- **WORK REQUEST**
A precise reproduction of every record below is needed, minus the pictures.

- **STUDY MATERIAL**
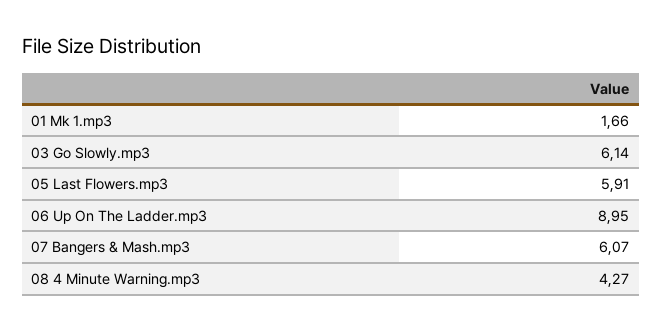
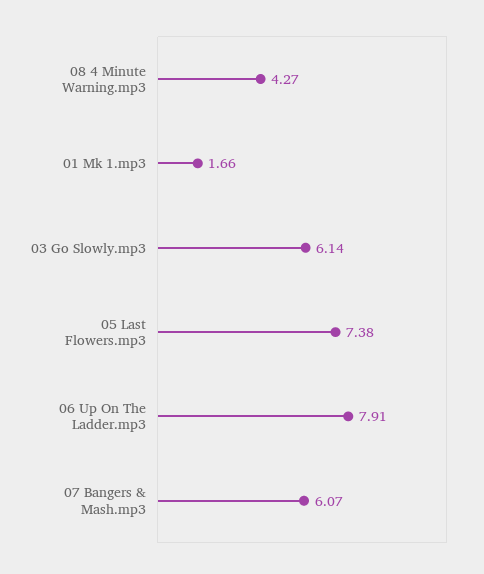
  {
    "01 Mk 1.mp3": 1.66,
    "03 Go Slowly.mp3": 6.14,
-   "05 Last Flowers.mp3": 5.91,
+   "05 Last Flowers.mp3": 7.38,
-   "06 Up On The Ladder.mp3": 8.95,
+   "06 Up On The Ladder.mp3": 7.91,
    "07 Bangers & Mash.mp3": 6.07,
    "08 4 Minute Warning.mp3": 4.27
  }

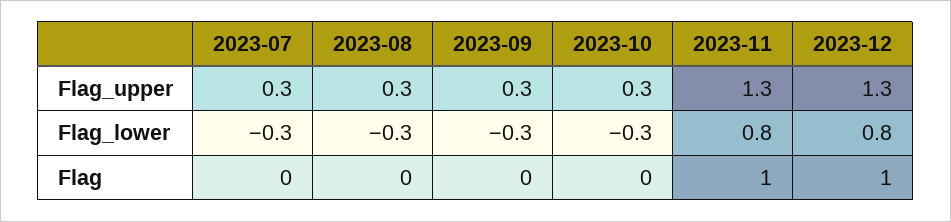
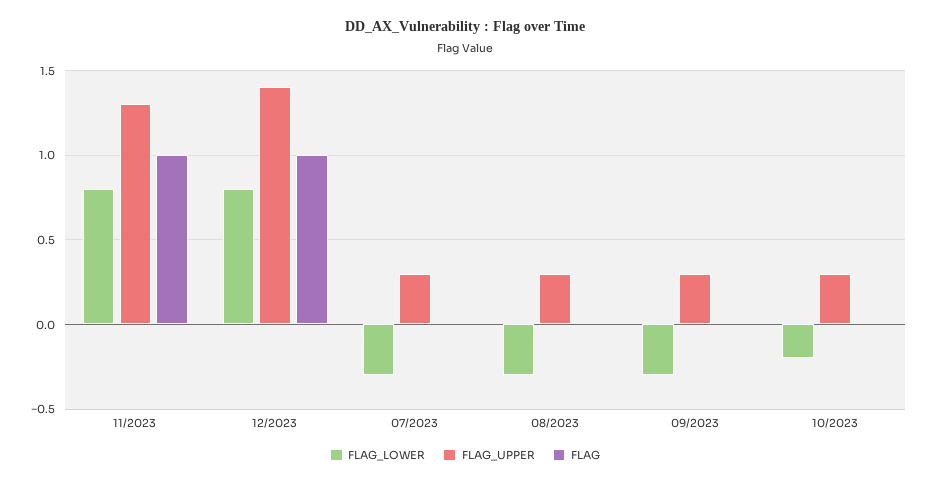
  {
    "Flag_upper": {
      "2023-07": 0.3,
      "2023-08": 0.3,
      "2023-09": 0.3,
      "2023-10": 0.3,
      "2023-11": 1.3,
-     "2023-12": 1.3
+     "2023-12": 1.4
    },
    "Flag_lower": {
      "2023-07": -0.3,
      "2023-08": -0.3,
      "2023-09": -0.3,
-     "2023-10": -0.3,
+     "2023-10": -0.2,
      "2023-11": 0.8,
      "2023-12": 0.8
    },
    "Flag": {
      "2023-07": 0,
      "2023-08": 0,
      "2023-09": 0,
      "2023-10": 0,
      "2023-11": 1,
      "2023-12": 1
    }
  }

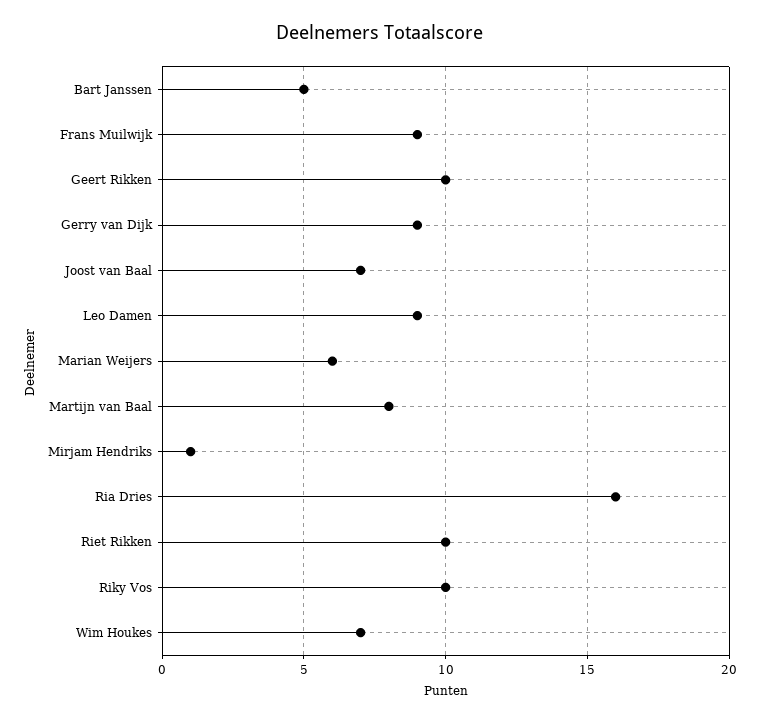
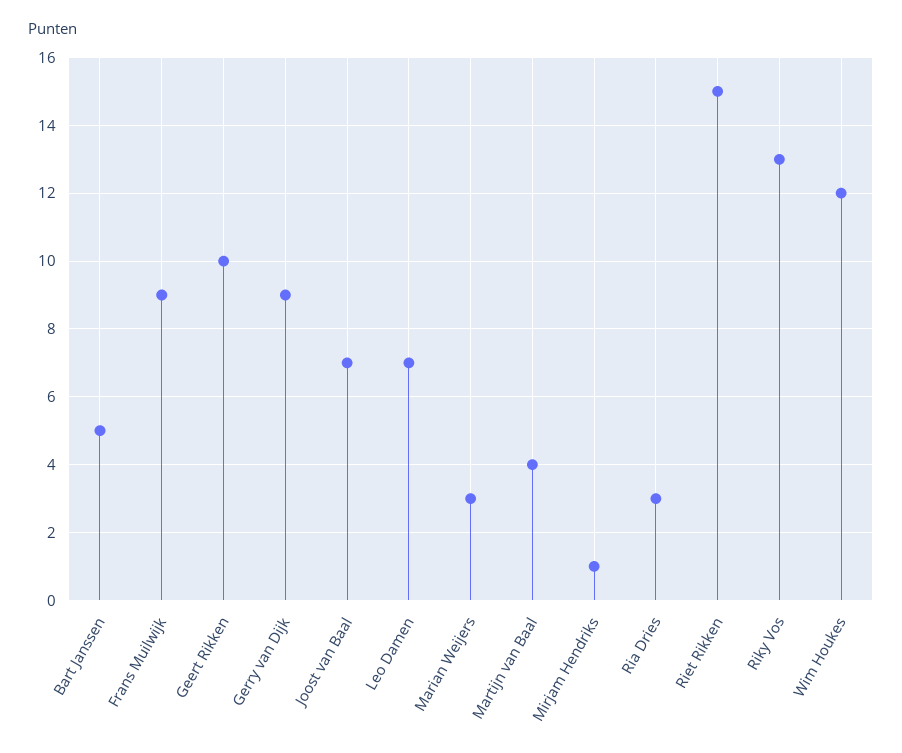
  {
    "Bart Janssen": 5,
    "Frans Muilwijk": 9,
    "Geert Rikken": 10,
    "Gerry van Dijk": 9,
    "Joost van Baal": 7,
-   "Leo Damen": 9,
+   "Leo Damen": 7,
-   "Marian Weijers": 6,
+   "Marian Weijers": 3,
-   "Martijn van Baal": 8,
+   "Martijn van Baal": 4,
    "Mirjam Hendriks": 1,
-   "Ria Dries": 16,
+   "Ria Dries": 3,
-   "Riet Rikken": 10,
+   "Riet Rikken": 15,
-   "Riky Vos": 10,
+   "Riky Vos": 13,
-   "Wim Houkes": 7
+   "Wim Houkes": 12
  }

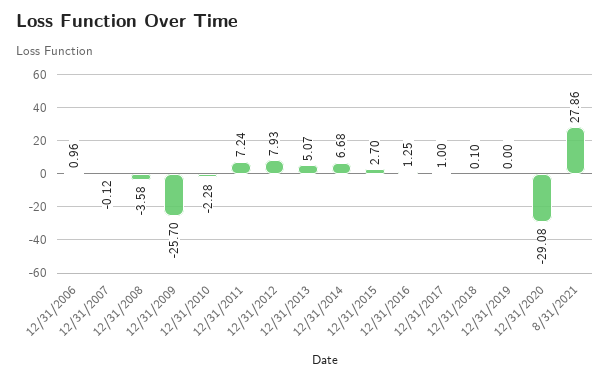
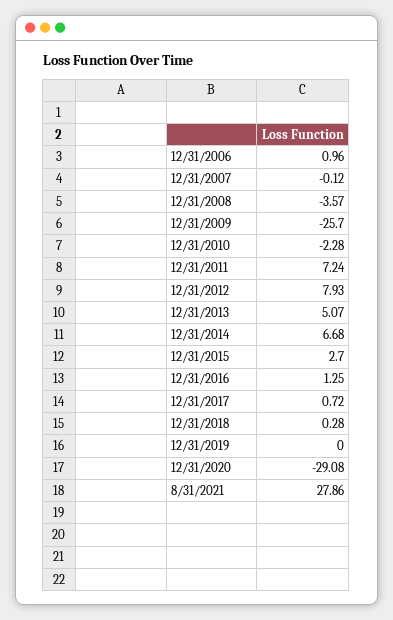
  {
    "12/31/2006": 0.96,
    "12/31/2007": -0.12,
-   "12/31/2008": -3.58,
+   "12/31/2008": -3.57,
    "12/31/2009": -25.7,
    "12/31/2010": -2.28,
    "12/31/2011": 7.24,
    "12/31/2012": 7.93,
    "12/31/2013": 5.07,
    "12/31/2014": 6.68,
    "12/31/2015": 2.7,
    "12/31/2016": 1.25,
-   "12/31/2017": 1,
+   "12/31/2017": 0.72,
-   "12/31/2018": 0.1,
+   "12/31/2018": 0.28,
    "12/31/2019": 0,
    "12/31/2020": -29.08,
    "8/31/2021": 27.86
  }

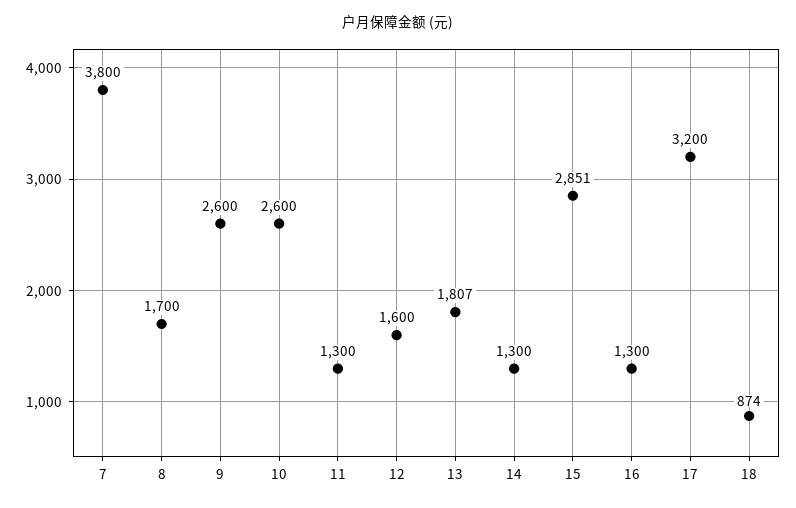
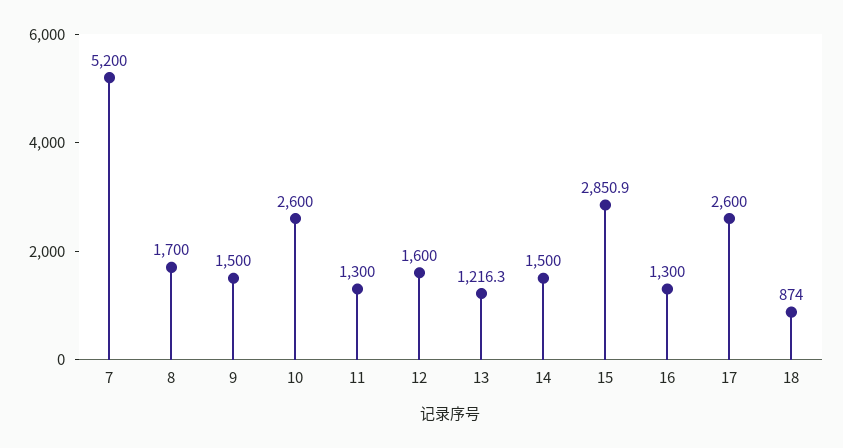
  {
-   "7": 3800,
+   "7": 5200,
    "8": 1700,
-   "9": 2600,
+   "9": 1500,
    "10": 2600,
    "11": 1300,
    "12": 1600,
-   "13": 1807,
+   "13": 1216.3,
-   "14": 1300,
+   "14": 1500,
    "15": 2850.9,
    "16": 1300,
-   "17": 3200,
+   "17": 2600,
    "18": 874
  }

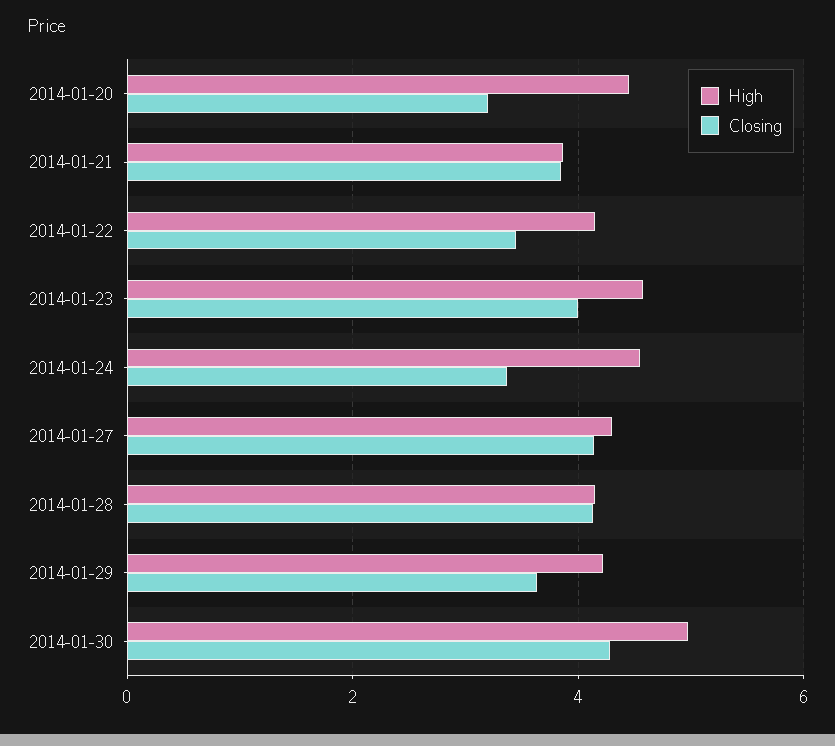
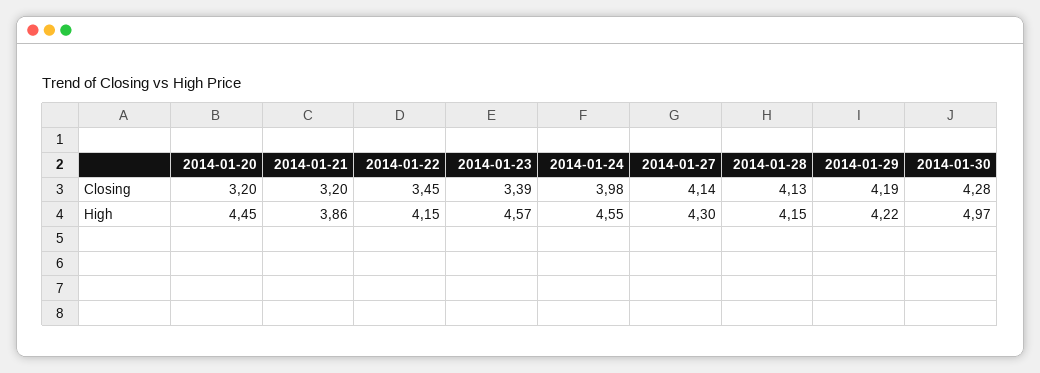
  {
    "High": {
      "2014-01-20": 4.45,
      "2014-01-21": 3.86,
      "2014-01-22": 4.15,
      "2014-01-23": 4.57,
      "2014-01-24": 4.55,
      "2014-01-27": 4.3,
      "2014-01-28": 4.15,
      "2014-01-29": 4.22,
      "2014-01-30": 4.97
    },
    "Closing": {
      "2014-01-20": 3.2,
-     "2014-01-21": 3.8,
+     "2014-01-21": 3.2,
      "2014-01-22": 3.45,
-     "2014-01-23": 4,
+     "2014-01-23": 3.39,
-     "2014-01-24": 3.4,
+     "2014-01-24": 3.98,
      "2014-01-27": 4.14,
      "2014-01-28": 4.13,
-     "2014-01-29": 3.6,
+     "2014-01-29": 4.19,
      "2014-01-30": 4.28
    }
  }

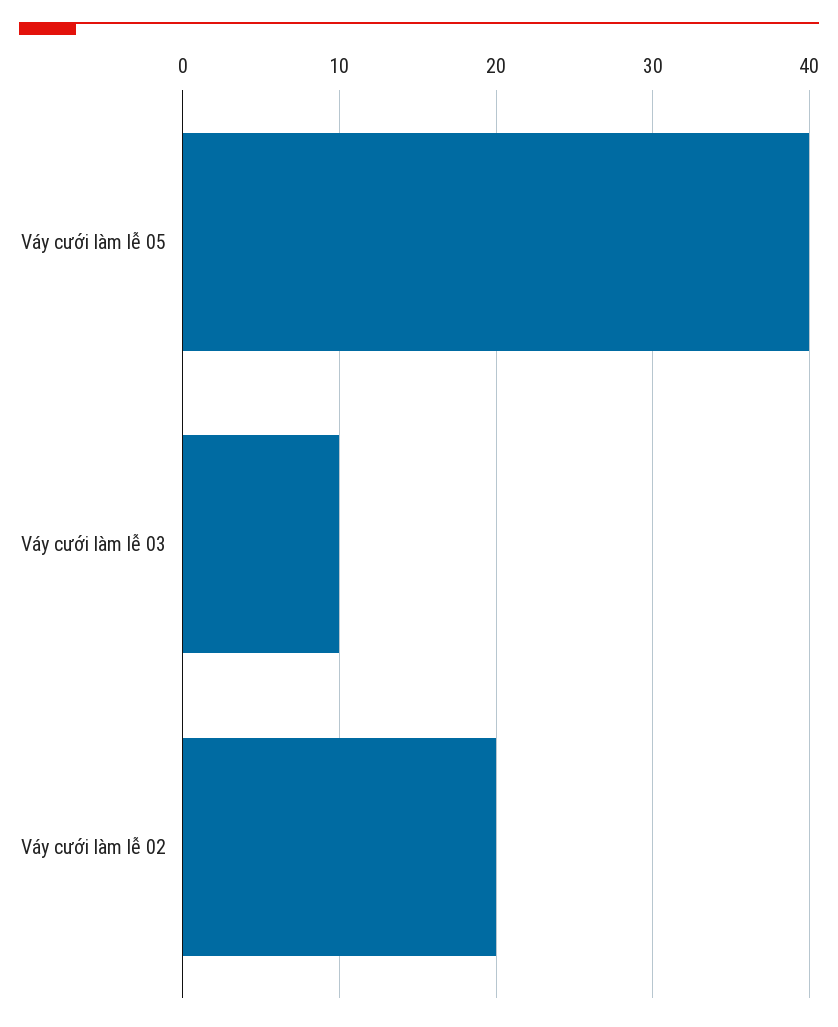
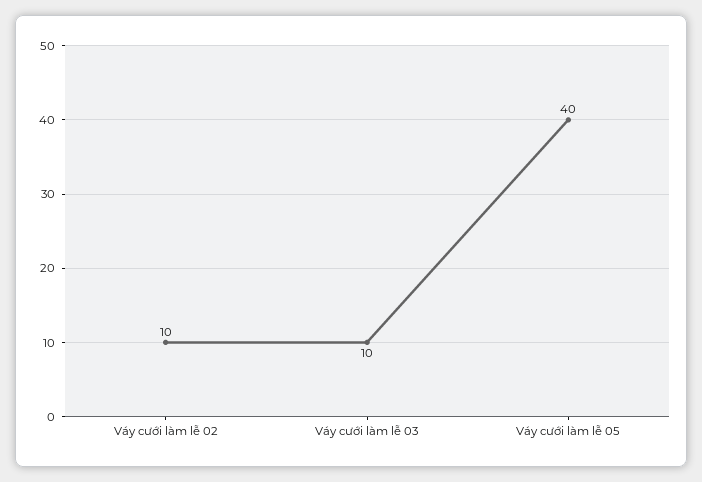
  {
    "Váy cưới làm lễ 05": 40,
    "Váy cưới làm lễ 03": 10,
-   "Váy cưới làm lễ 02": 20
+   "Váy cưới làm lễ 02": 10
  }

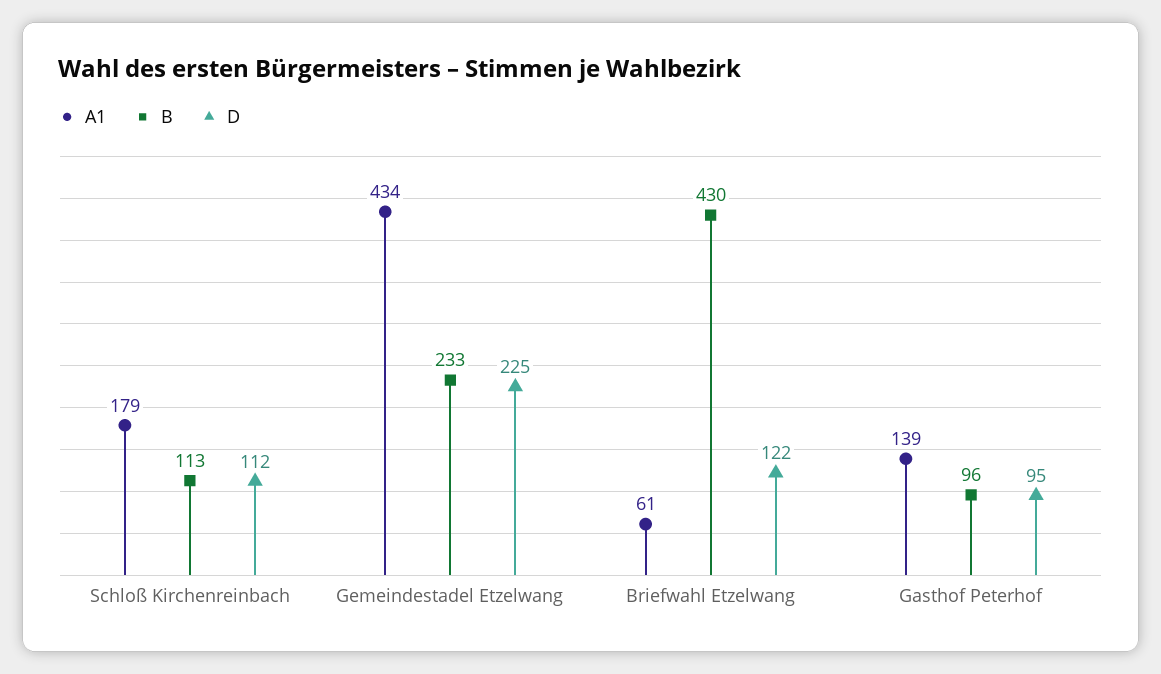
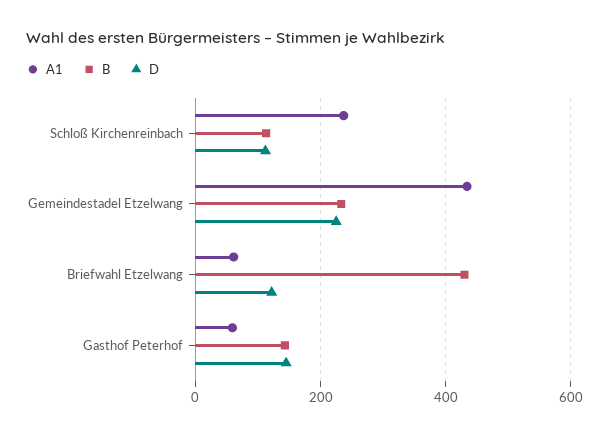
  {
    "A1": {
-     "Schloß Kirchenreinbach": 179,
+     "Schloß Kirchenreinbach": 240,
      "Gemeindestadel Etzelwang": 434,
      "Briefwahl Etzelwang": 61,
-     "Gasthof Peterhof": 139
+     "Gasthof Peterhof": 60
    },
    "B": {
      "Schloß Kirchenreinbach": 113,
      "Gemeindestadel Etzelwang": 233,
      "Briefwahl Etzelwang": 430,
-     "Gasthof Peterhof": 96
+     "Gasthof Peterhof": 140
    },
    "D": {
      "Schloß Kirchenreinbach": 112,
      "Gemeindestadel Etzelwang": 225,
      "Briefwahl Etzelwang": 122,
-     "Gasthof Peterhof": 95
+     "Gasthof Peterhof": 140
    }
  }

- **TASK OUTPUT**
  {
    "01 Mk 1.mp3": 1.66,
    "03 Go Slowly.mp3": 6.14,
-   "05 Last Flowers.mp3": 5.91,
+   "05 Last Flowers.mp3": 7.38,
-   "06 Up On The Ladder.mp3": 8.95,
+   "06 Up On The Ladder.mp3": 7.91,
    "07 Bangers & Mash.mp3": 6.07,
    "08 4 Minute Warning.mp3": 4.27
  }

  {
    "Flag_upper": {
      "2023-07": 0.3,
      "2023-08": 0.3,
      "2023-09": 0.3,
      "2023-10": 0.3,
      "2023-11": 1.3,
-     "2023-12": 1.3
+     "2023-12": 1.4
    },
    "Flag_lower": {
      "2023-07": -0.3,
      "2023-08": -0.3,
      "2023-09": -0.3,
-     "2023-10": -0.3,
+     "2023-10": -0.2,
      "2023-11": 0.8,
      "2023-12": 0.8
    },
    "Flag": {
      "2023-07": 0,
      "2023-08": 0,
      "2023-09": 0,
      "2023-10": 0,
      "2023-11": 1,
      "2023-12": 1
    }
  }

  {
    "Bart Janssen": 5,
    "Frans Muilwijk": 9,
    "Geert Rikken": 10,
    "Gerry van Dijk": 9,
    "Joost van Baal": 7,
-   "Leo Damen": 9,
+   "Leo Damen": 7,
-   "Marian Weijers": 6,
+   "Marian Weijers": 3,
-   "Martijn van Baal": 8,
+   "Martijn van Baal": 4,
    "Mirjam Hendriks": 1,
-   "Ria Dries": 16,
+   "Ria Dries": 3,
-   "Riet Rikken": 10,
+   "Riet Rikken": 15,
-   "Riky Vos": 10,
+   "Riky Vos": 13,
-   "Wim Houkes": 7
+   "Wim Houkes": 12
  }

  {
    "12/31/2006": 0.96,
    "12/31/2007": -0.12,
-   "12/31/2008": -3.58,
+   "12/31/2008": -3.57,
    "12/31/2009": -25.7,
    "12/31/2010": -2.28,
    "12/31/2011": 7.24,
    "12/31/2012": 7.93,
    "12/31/2013": 5.07,
    "12/31/2014": 6.68,
    "12/31/2015": 2.7,
    "12/31/2016": 1.25,
-   "12/31/2017": 1,
+   "12/31/2017": 0.72,
-   "12/31/2018": 0.1,
+   "12/31/2018": 0.28,
    "12/31/2019": 0,
    "12/31/2020": -29.08,
    "8/31/2021": 27.86
  }

  {
-   "7": 3800,
+   "7": 5200,
    "8": 1700,
-   "9": 2600,
+   "9": 1500,
    "10": 2600,
    "11": 1300,
    "12": 1600,
-   "13": 1807,
+   "13": 1216.3,
-   "14": 1300,
+   "14": 1500,
    "15": 2850.9,
    "16": 1300,
-   "17": 3200,
+   "17": 2600,
    "18": 874
  }

  {
    "High": {
      "2014-01-20": 4.45,
      "2014-01-21": 3.86,
      "2014-01-22": 4.15,
      "2014-01-23": 4.57,
      "2014-01-24": 4.55,
      "2014-01-27": 4.3,
      "2014-01-28": 4.15,
      "2014-01-29": 4.22,
      "2014-01-30": 4.97
    },
    "Closing": {
      "2014-01-20": 3.2,
-     "2014-01-21": 3.8,
+     "2014-01-21": 3.2,
      "2014-01-22": 3.45,
-     "2014-01-23": 4,
+     "2014-01-23": 3.39,
-     "2014-01-24": 3.4,
+     "2014-01-24": 3.98,
      "2014-01-27": 4.14,
      "2014-01-28": 4.13,
-     "2014-01-29": 3.6,
+     "2014-01-29": 4.19,
      "2014-01-30": 4.28
    }
  }

  {
    "Váy cưới làm lễ 05": 40,
    "Váy cưới làm lễ 03": 10,
-   "Váy cưới làm lễ 02": 20
+   "Váy cưới làm lễ 02": 10
  }

  {
    "A1": {
-     "Schloß Kirchenreinbach": 179,
+     "Schloß Kirchenreinbach": 240,
      "Gemeindestadel Etzelwang": 434,
      "Briefwahl Etzelwang": 61,
-     "Gasthof Peterhof": 139
+     "Gasthof Peterhof": 60
    },
    "B": {
      "Schloß Kirchenreinbach": 113,
      "Gemeindestadel Etzelwang": 233,
      "Briefwahl Etzelwang": 430,
-     "Gasthof Peterhof": 96
+     "Gasthof Peterhof": 140
    },
    "D": {
      "Schloß Kirchenreinbach": 112,
      "Gemeindestadel Etzelwang": 225,
      "Briefwahl Etzelwang": 122,
-     "Gasthof Peterhof": 95
+     "Gasthof Peterhof": 140
    }
  }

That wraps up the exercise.